What Are Periods For? The Biology Behind Menstruation

Periods exist because the uterus prepares for pregnancy every cycle, then sheds its lining when pregnancy doesn’t occur. That shedding is menstruation. But the deeper answer is more interesting: the human uterus doesn’t just passively wait for an embryo. It actively transforms its lining in advance, screening for healthy embryos before allowing one to implant. Periods are the cost of that screening process.

Why the Uterus Sheds Its Lining

Most mammals don’t menstruate. Their uterine lining only thickens in response to an embryo that’s already present. Humans work differently. Each month, the uterine lining transforms on its own, regardless of whether an embryo shows up. The cells change shape, blood vessels expand, and the tissue becomes a specialized environment called the decidua. This happens before implantation, not after.

This pre-built lining serves two purposes. First, it creates an immune environment that can tolerate a partially foreign embryo (which carries DNA from both parents) without attacking it. Second, and perhaps more remarkably, it acts as a quality filter. A large proportion of human embryos carry genetic abnormalities. The transformed lining can sense these defective embryos and prevent them from successfully implanting. In species that don’t menstruate, embryos implant more easily, but there’s less maternal control over which ones survive.

The trade-off is straightforward: once the lining has undergone this transformation, it can’t simply revert to its original state. If no embryo implants, the only option is to shed the tissue and rebuild from scratch. Menstruation is, in that sense, obligatory. It’s the reset button after an unused preparation.

What Triggers Bleeding

The trigger is a drop in progesterone. After ovulation, a temporary structure in the ovary called the corpus luteum produces progesterone to maintain the thickened lining. If pregnancy doesn’t happen, the corpus luteum breaks down, and progesterone levels fall sharply. This withdrawal sets off a chain reaction: blood vessels in the upper lining constrict, cutting off blood flow to the tissue above. Starved of oxygen, the upper layers break down. Immune cells flood in, inflammatory signals are released, and enzymes digest the structural framework holding the tissue together.

The uterine lining has two distinct layers. The upper layer, called the functionalis, is the one that thickens each cycle and gets shed during a period. The deeper layer, called the basalis, stays intact and serves as the foundation for regrowth. After menstruation, the basalis regenerates the entire upper layer in preparation for the next cycle. This monthly rebuilding gives the human uterus an extraordinary capacity for tissue repair.

What Menstrual Fluid Actually Contains

Menstrual fluid isn’t just blood. It’s a mix of blood, vaginal secretions, endometrial cells, cell debris, and inflammatory compounds. One notable feature: the body releases enzymes that prevent menstrual blood from clotting, which is why it flows more freely than blood from a wound. Total blood loss during a typical period is about 60 milliliters, roughly 2.7 ounces. Anything consistently above 80 milliliters is considered heavy bleeding.
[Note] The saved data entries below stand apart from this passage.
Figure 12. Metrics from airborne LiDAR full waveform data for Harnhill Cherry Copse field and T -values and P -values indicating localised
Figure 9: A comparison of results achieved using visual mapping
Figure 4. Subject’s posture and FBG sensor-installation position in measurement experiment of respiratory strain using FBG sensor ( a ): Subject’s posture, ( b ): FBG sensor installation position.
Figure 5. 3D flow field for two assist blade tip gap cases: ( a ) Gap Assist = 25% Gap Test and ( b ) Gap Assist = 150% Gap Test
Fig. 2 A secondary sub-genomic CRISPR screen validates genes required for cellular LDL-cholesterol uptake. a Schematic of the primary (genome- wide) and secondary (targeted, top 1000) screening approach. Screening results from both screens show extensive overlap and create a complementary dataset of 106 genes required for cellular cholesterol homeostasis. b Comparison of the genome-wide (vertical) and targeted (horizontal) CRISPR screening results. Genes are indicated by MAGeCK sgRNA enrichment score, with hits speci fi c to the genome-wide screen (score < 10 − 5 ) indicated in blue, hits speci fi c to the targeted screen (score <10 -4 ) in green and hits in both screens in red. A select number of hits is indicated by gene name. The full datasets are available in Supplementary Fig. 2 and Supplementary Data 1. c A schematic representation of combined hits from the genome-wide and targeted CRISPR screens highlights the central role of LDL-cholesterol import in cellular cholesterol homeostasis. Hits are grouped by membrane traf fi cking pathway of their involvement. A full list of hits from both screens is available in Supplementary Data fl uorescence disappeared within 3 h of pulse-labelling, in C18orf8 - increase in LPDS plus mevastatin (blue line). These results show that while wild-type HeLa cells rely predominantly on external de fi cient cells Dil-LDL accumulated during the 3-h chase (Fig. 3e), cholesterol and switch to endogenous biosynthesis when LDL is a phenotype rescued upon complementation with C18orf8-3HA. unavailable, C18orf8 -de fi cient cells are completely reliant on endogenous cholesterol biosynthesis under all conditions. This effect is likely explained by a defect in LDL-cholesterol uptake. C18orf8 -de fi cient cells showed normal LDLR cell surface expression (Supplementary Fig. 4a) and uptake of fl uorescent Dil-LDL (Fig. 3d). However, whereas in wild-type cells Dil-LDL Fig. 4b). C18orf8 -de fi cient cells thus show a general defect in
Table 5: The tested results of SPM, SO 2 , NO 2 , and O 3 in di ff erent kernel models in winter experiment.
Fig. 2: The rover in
How Long a Normal Cycle Lasts

A menstrual cycle is counted from the first day of one period to the first day of the next. Normal cycles range from 21 to 35 days, and bleeding itself typically lasts 2 to 7 days. Most people start menstruating around age 13, though anywhere from 10 to 16 is common. Periods continue until menopause, which occurs at a median age of 51.

Cycle length can vary from month to month, especially in the first few years after menarche and in the years leading up to menopause. Stress, significant changes in weight or diet, intense exercise, and certain medications can all shift the timing temporarily.

Why Cycle Regularity Matters

The menstrual cycle involves coordinated signaling between the brain, ovaries, and uterus, touching multiple hormone systems along the way. Because of this complexity, the cycle reflects more than just reproductive health. The National Institutes of Health has described menstrual cycles as a “fifth vital sign,” alongside blood pressure, heart rate, body temperature, and breathing rate.

Irregular periods, missed periods, or unusually heavy bleeding can signal hormonal imbalances, thyroid problems, polycystic ovary syndrome, uterine growths, or infections. A cycle that was previously regular and then changes significantly is worth paying attention to, not because any single late period is alarming, but because persistent changes often point to something systemic.

Most Mammals Don’t Have Periods

Menstruation is rare in the animal kingdom. Besides humans, it occurs in some higher-order primates like rhesus macaques and baboons, a small number of bat species, the elephant shrew, and, unexpectedly, the spiny mouse. That’s essentially the complete list. The spiny mouse discovery was a surprise because no other rodent menstruates. What these species share is the same pre-implantation transformation of the uterine lining that makes shedding necessary when pregnancy doesn’t occur. The vast majority of mammals simply reabsorb their uterine lining instead, because they never transformed it in the first place.